Pen & Ink

Marrying art and psychiatry Dr. Martin Wilner

Marrying art and psychiatry, Dr. Martin Wilner crafts 'portraits of a state of mind'

 Mind's eye: August 2013: Catherine Chalmers is part of the Case Histories series by Dr. Martin Wilner. Courtesy of Dr. Martin Wilner

Every day, people tell Dr. Martin Wilner about their lives. Many are patients whom the clinical assistant professor of psychiatry sees in his practice. But each month, Dr. Wilner also invites someone — a friend, an acquaintance, even people he hasn't met in person — to communicate with him once a day via text, phone or e-mail about their thoughts and experiences. And then the self-taught artist, whose work has been exhibited in New York and London, picks up his pen and begins to draw.

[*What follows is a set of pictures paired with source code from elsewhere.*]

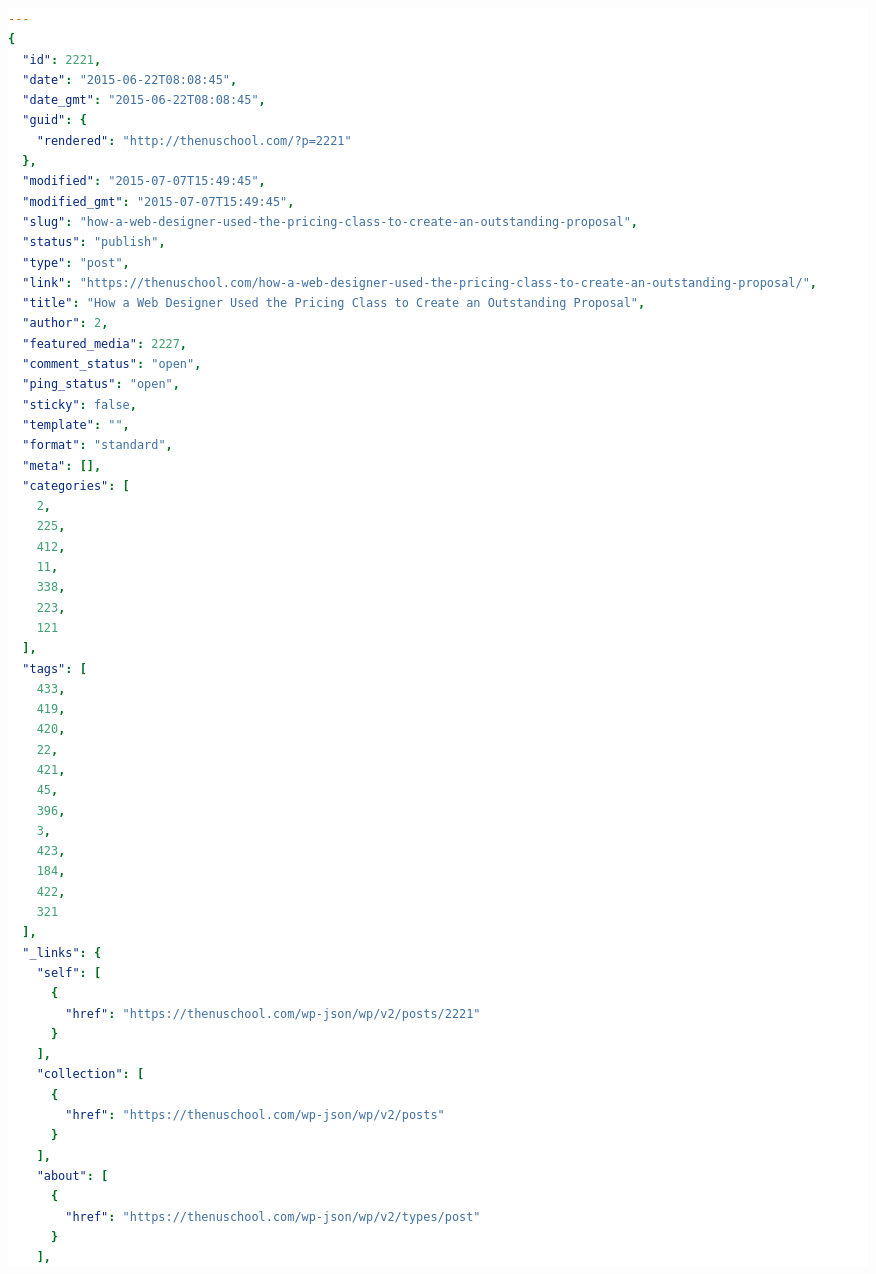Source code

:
 ```yaml
---
{
  "id": 2221,
  "date": "2015-06-22T08:08:45",
  "date_gmt": "2015-06-22T08:08:45",
  "guid": {
    "rendered": "http://thenuschool.com/?p=2221"
  },
  "modified": "2015-07-07T15:49:45",
  "modified_gmt": "2015-07-07T15:49:45",
  "slug": "how-a-web-designer-used-the-pricing-class-to-create-an-outstanding-proposal",
  "status": "publish",
  "type": "post",
  "link": "https://thenuschool.com/how-a-web-designer-used-the-pricing-class-to-create-an-outstanding-proposal/",
  "title": "How a Web Designer Used the Pricing Class to Create an Outstanding Proposal",
  "author": 2,
  "featured_media": 2227,
  "comment_status": "open",
  "ping_status": "open",
  "sticky": false,
  "template": "",
  "format": "standard",
  "meta": [],
  "categories": [
    2,
    225,
    412,
    11,
    338,
    223,
    121
  ],
  "tags": [
    433,
    419,
    420,
    22,
    421,
    45,
    396,
    3,
    423,
    184,
    422,
    321
  ],
  "_links": {
    "self": [
      {
        "href": "https://thenuschool.com/wp-json/wp/v2/posts/2221"
      }
    ],
    "collection": [
      {
        "href": "https://thenuschool.com/wp-json/wp/v2/posts"
      }
    ],
    "about": [
      {
        "href": "https://thenuschool.com/wp-json/wp/v2/types/post"
      }
    ],
```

Dr. Wilner describes Case Histories as "portraits of a state of mind." He organizes the images within the structure of a monthly calendar, one day's drawing connected to the next; each work in the series is named for that month's collaborator — for example, January 2014: Alexander Adler. "Over time, my work as an artist has absorbed much of what I do as a psychiatrist, particularly in psychoanalysis," he says. "My relationship with the subjects parallels the kind that one has with a patient — but for the purpose of making art, not for treating illness."The result is Case Histories, a series of drawings Dr. Wilner began in 2012. Through a process of free association, Dr. Wilner creates visual responses that interpret the subjects' input and integrate his own reactions and reflections. "My job is to accept whatever someone sends to me," says Dr. Wilner. "If what they send is, 'I had an amazing sandwich today,' I might draw a sandwich, but I probably wouldn't. I would ask myself questions. Are they making light of this process? Are they being serious and saying, 'You're not nurturing me, I have to feed myself'? Is this about who's feeding whom?"

Case Histories evolved from an ongoing project, Making History, which Dr. Wilner began in the aftermath of 9/11: over the course of a decade, he did a drawing a day in response to a news event. Dr. Wilner's work has been featured in the magazines Art in America and BOMB, and an artist's print portfolio edition of Case Histories 2012 was recently produced with the Drawing Center, a SoHo museum devoted to the medium. (Additional details are available on his website, martinwilner.com.) "I was always the student in the back of the class, drawing in my notebooks," he explains. "Since I had a dozen years of post-graduate education to become a psychiatrist, I had lots of time to refine my skills."

Dr. Wilner's fans include his colleagues in the Department of Psychiatry — ranked the best in the nation by U.S. News & World Report — where his brother, Dr. Philip Wilner, is also on the faculty. Chairman Dr. Jack Barchas, the Barklie McKee Henry Professor of Psychiatry, calls him "a modern Renaissance man who is able to think across disciplinary lines. As both an artist and a psychoanalyst, he recognizes the difficulty and the dignity of human efforts to be in the world." And in other worlds, too: for 2015–16, Dr. Wilner is serving as a virtual-artist-in- residence with the Search for Extraterrestrial Intelligence Institute (SETI), whose scientists are the subjects for his current drawings. "I find that this opportunity allows for me to expand the range of my creative inquiry," Dr. Wilner says, "which can only enrich me as an artist — and as a psychiatrist."

— C. A. Carlson

This story first appeared in Weill Cornell Medicine, Vol. 14, No.2.